Gostava de conhecer um pouco da tua narrativa de vida. Como é, Alexandra? Tens sido feliz? Foste dar aulas de Inglês e Alemão para o liceu de Leiria? Oh, Joana, que alegria! Estás na mesma, só essas rugas de expressão, de resto, quarenta anos ou pouco menos em cima não te fizeram mossa nenhuma!

O castelo de Leiria vê-se da estrada? Nunca reparei, confesso.
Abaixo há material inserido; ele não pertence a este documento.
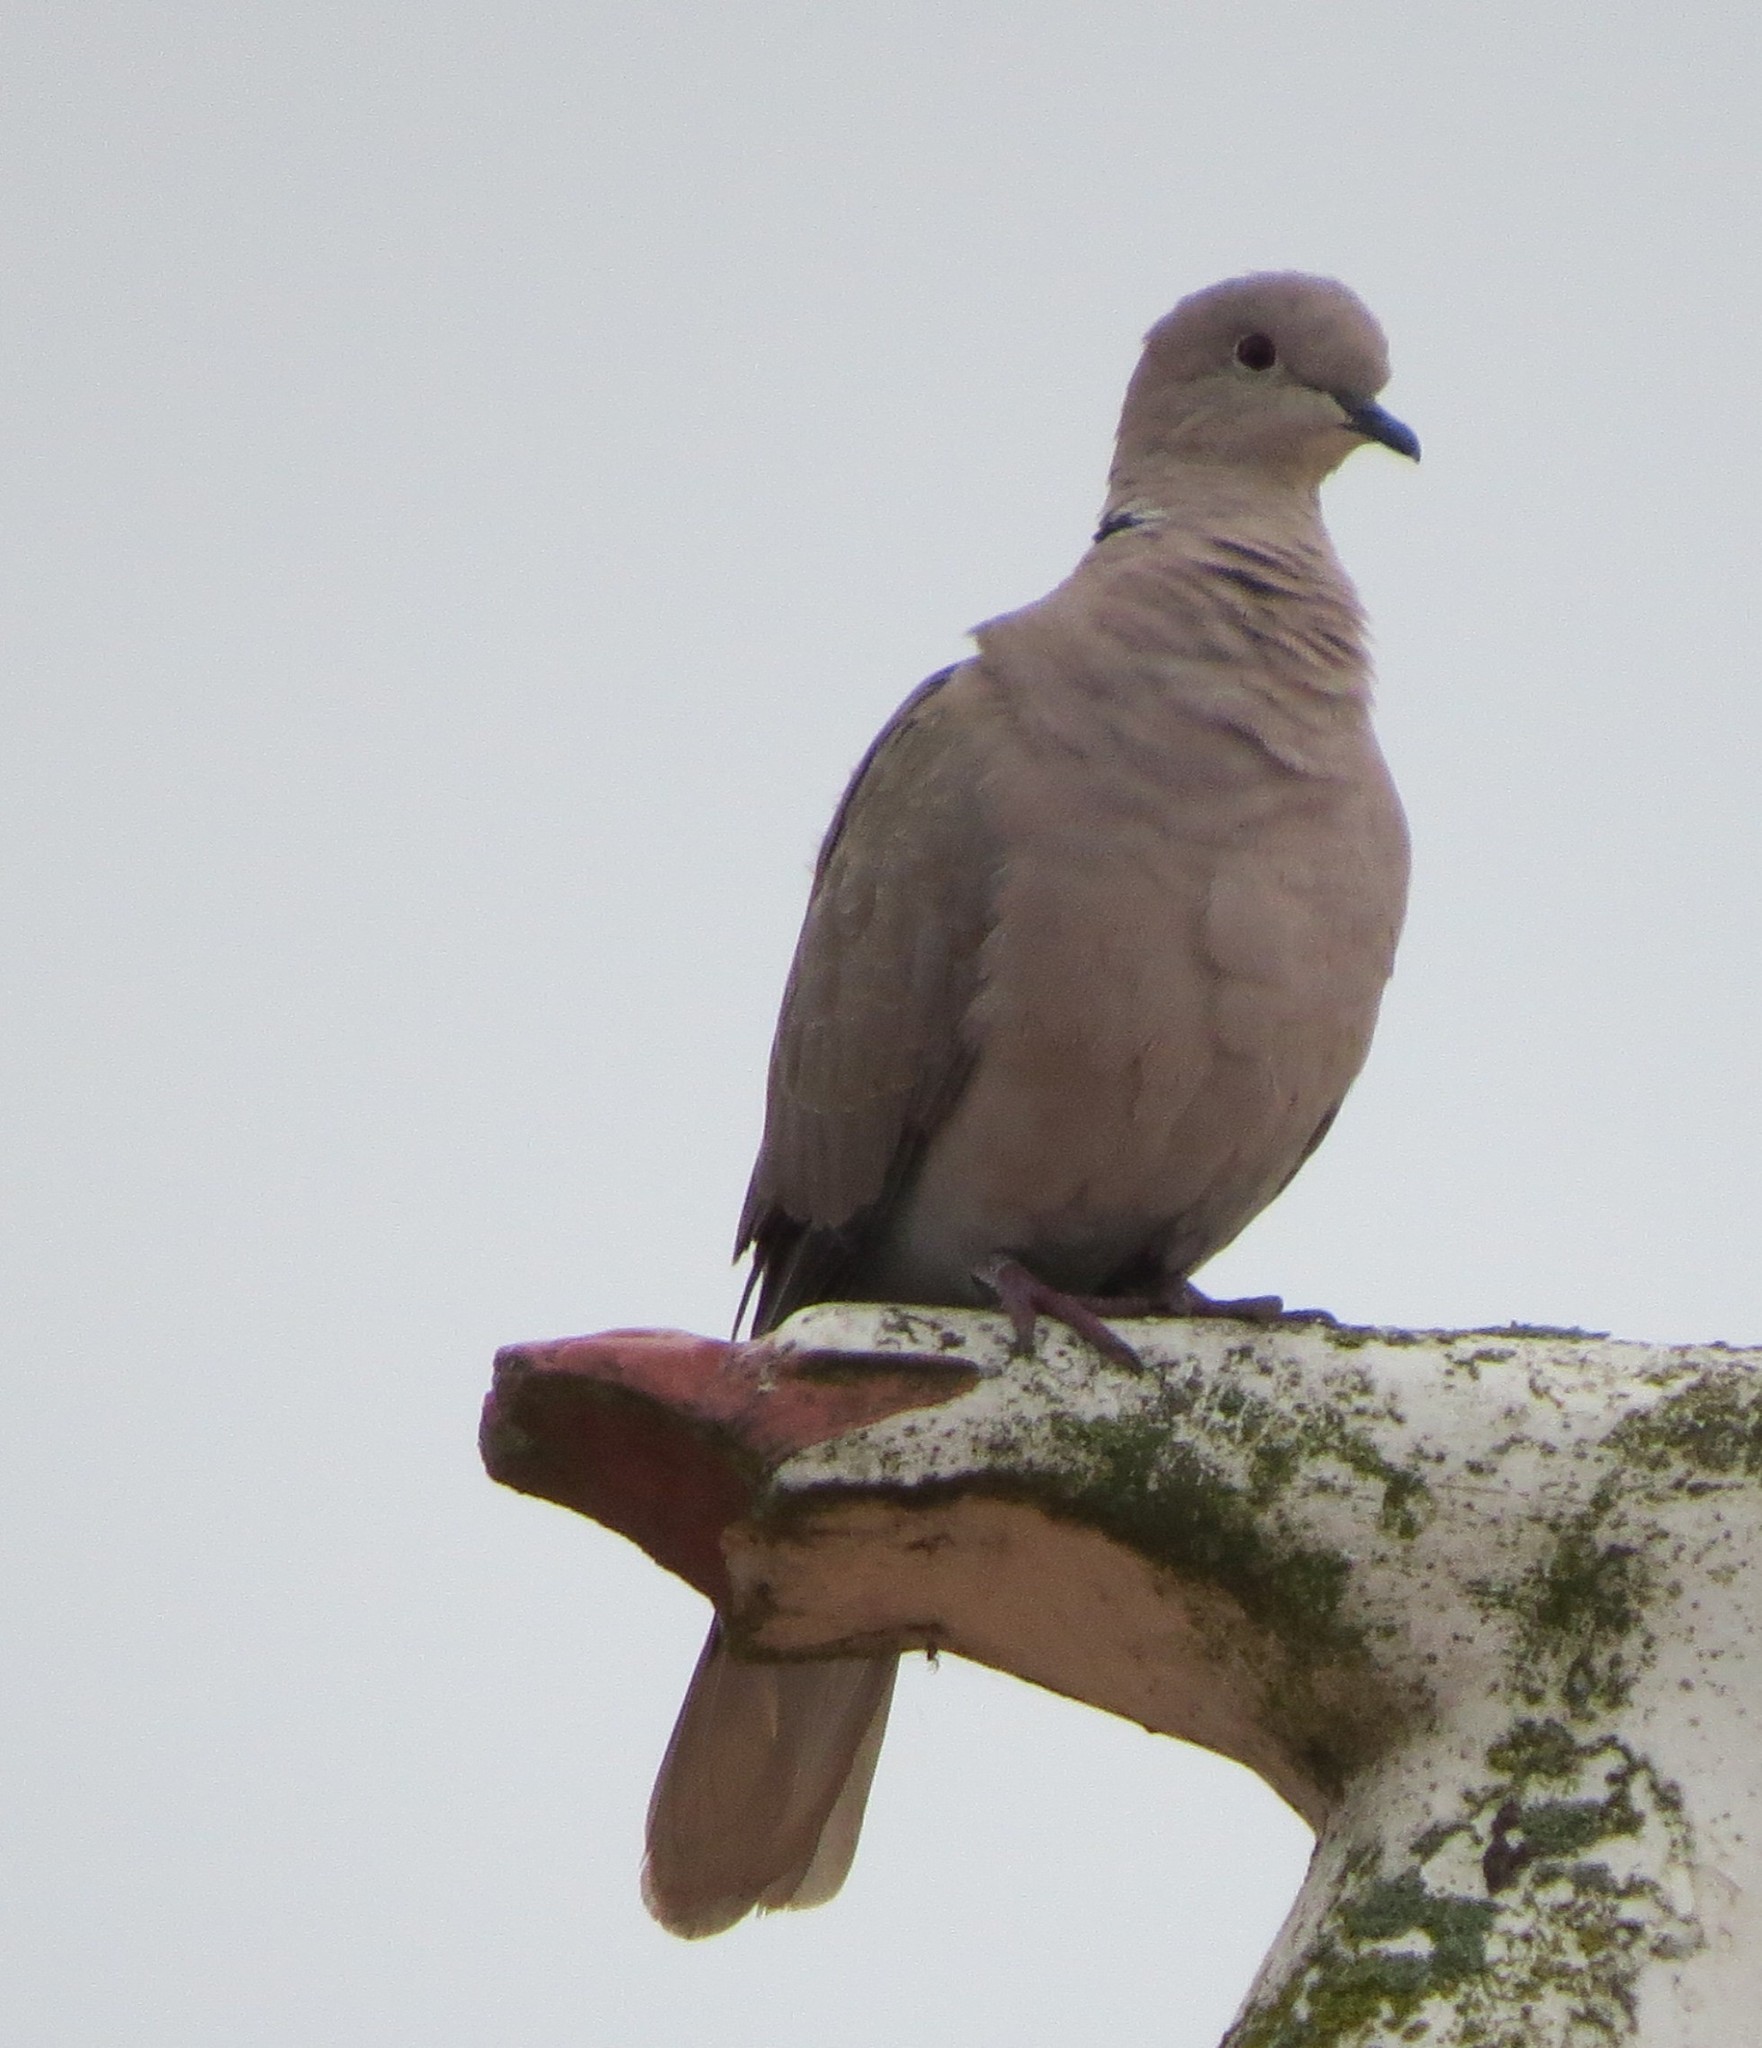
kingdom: Animalia
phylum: Chordata
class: Aves
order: Columbiformes
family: Columbidae
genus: Streptopelia
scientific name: Streptopelia decaocto
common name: Eurasian collared dove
Já lá fomos, já passeámos na varanda de que a Rainha nascida no Reyno de Ys deixava cair rosas-cruz, mas vê-se da estrada?!

Tal como na juventude, passaste pela região de Leiria e não viste nada, nem castelo nem cidade, mas hoje tens o desconto de ser já muito diferente o plano director das estradas.
Vês sempre outra coisa, não é, Lilith? Vês abelhas a emitirem raios de luz nos dedos miraculados de Ysabelys.